Material supplied =
────────────────────
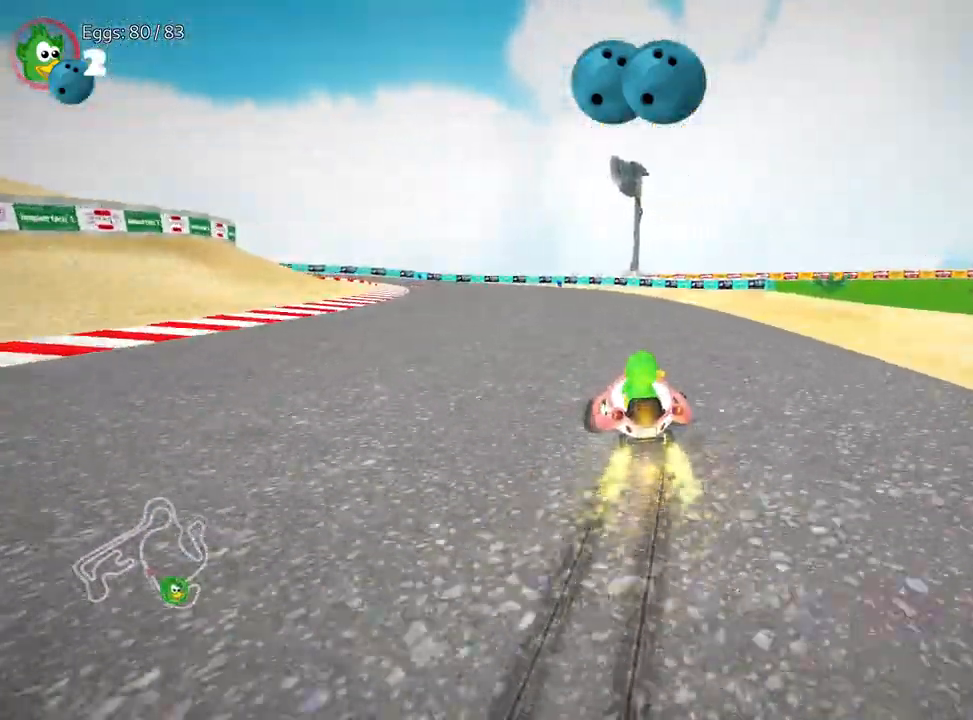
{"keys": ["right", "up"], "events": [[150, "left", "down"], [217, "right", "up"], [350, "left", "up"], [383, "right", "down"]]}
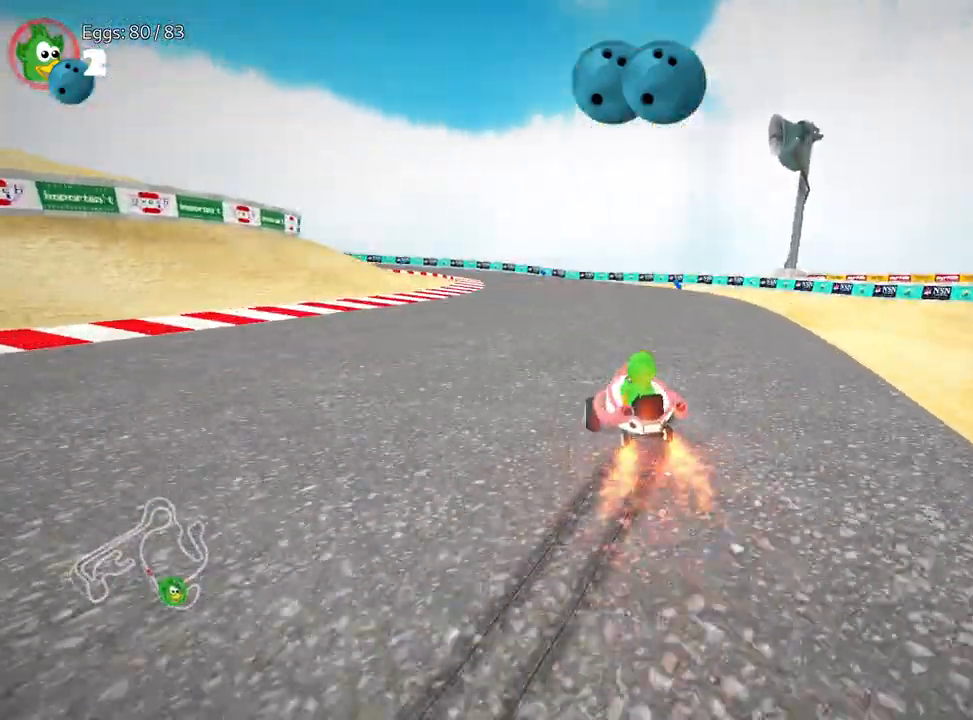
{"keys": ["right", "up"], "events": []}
────────────────────
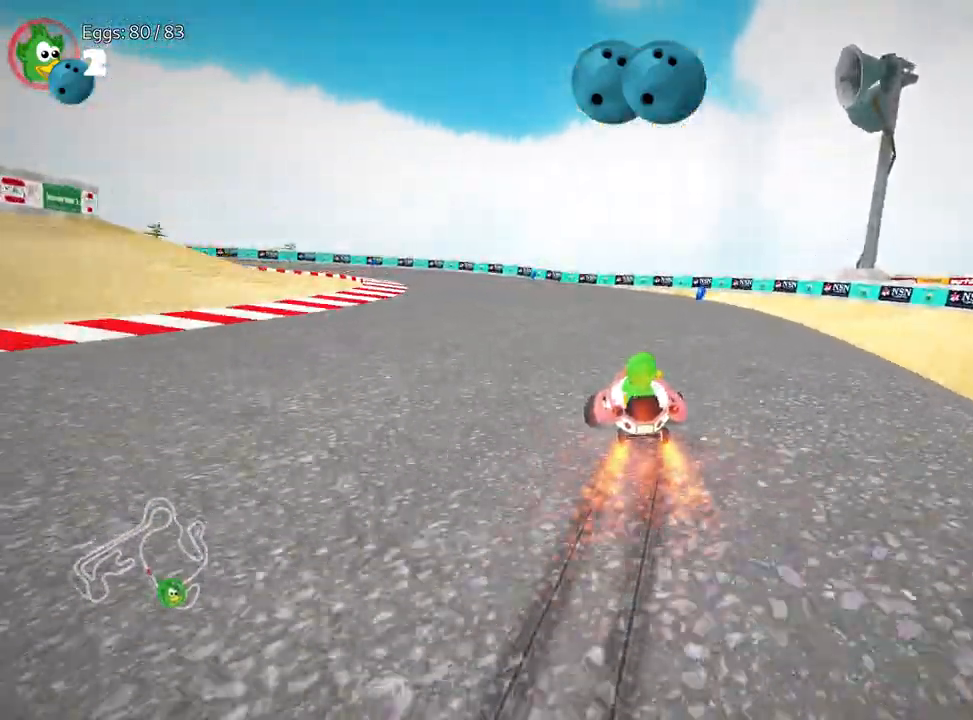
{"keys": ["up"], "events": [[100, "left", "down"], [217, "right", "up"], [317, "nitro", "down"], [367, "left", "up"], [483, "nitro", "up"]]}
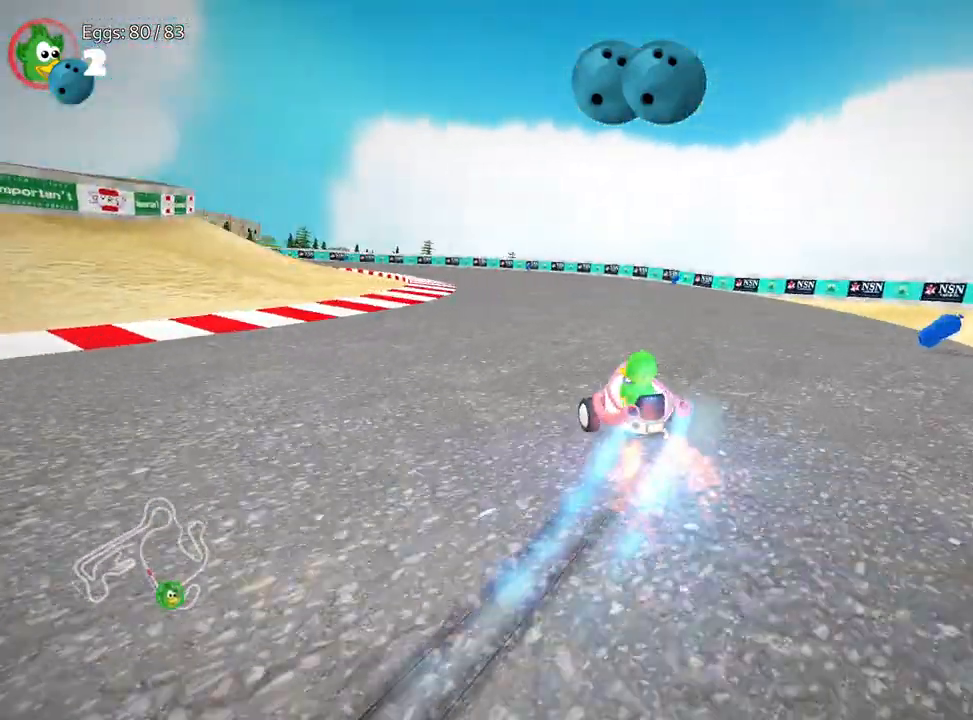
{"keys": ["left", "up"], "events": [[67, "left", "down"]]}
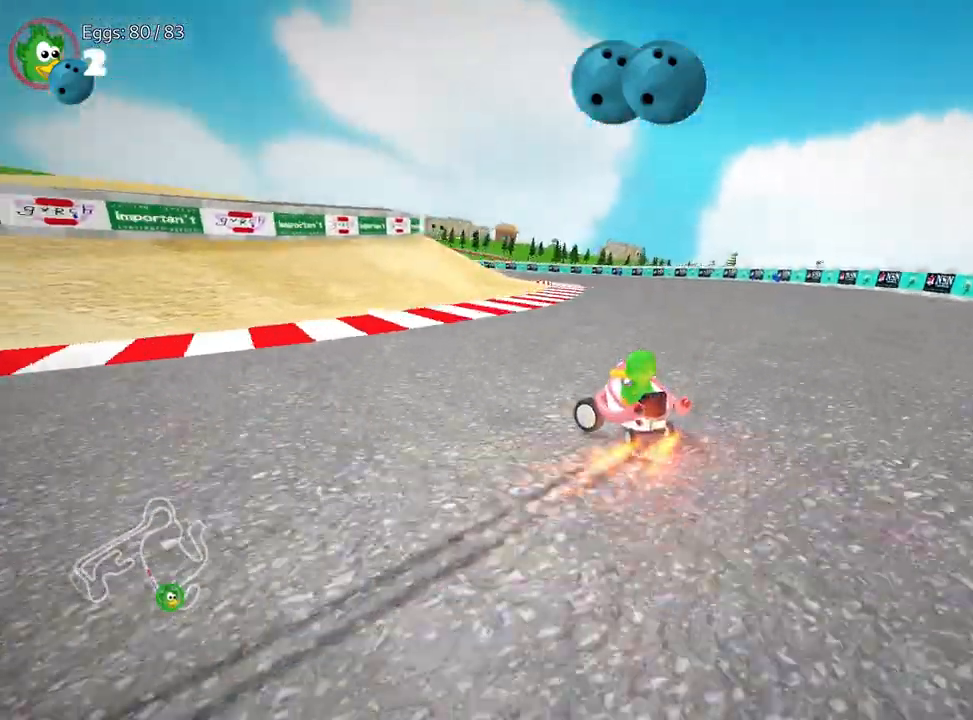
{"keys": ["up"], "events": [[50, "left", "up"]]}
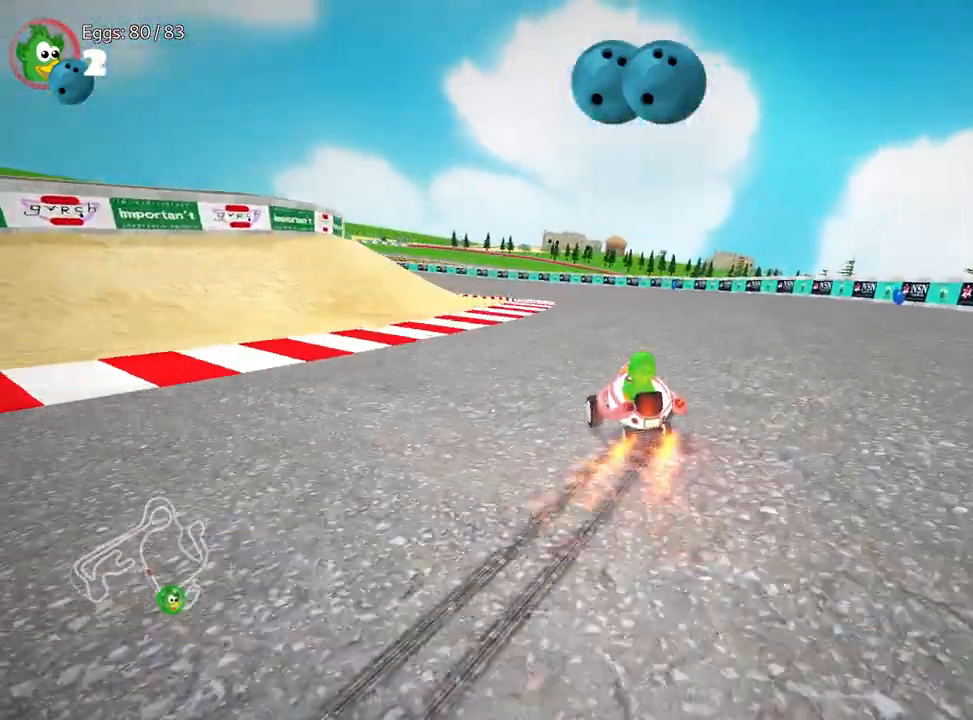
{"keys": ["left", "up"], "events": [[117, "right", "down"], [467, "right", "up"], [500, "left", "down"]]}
────────────────────
Activity = Read the entries and select each line where the word "down" is found.

Problem solution =
{"keys": ["right", "up"], "events": [[150, "left", "down"], [217, "right", "up"], [350, "left", "up"], [383, "right", "down"]]}
{"keys": ["up"], "events": [[100, "left", "down"], [217, "right", "up"], [317, "nitro", "down"], [367, "left", "up"], [483, "nitro", "up"]]}
{"keys": ["left", "up"], "events": [[67, "left", "down"]]}
{"keys": ["left", "up"], "events": [[117, "right", "down"], [467, "right", "up"], [500, "left", "down"]]}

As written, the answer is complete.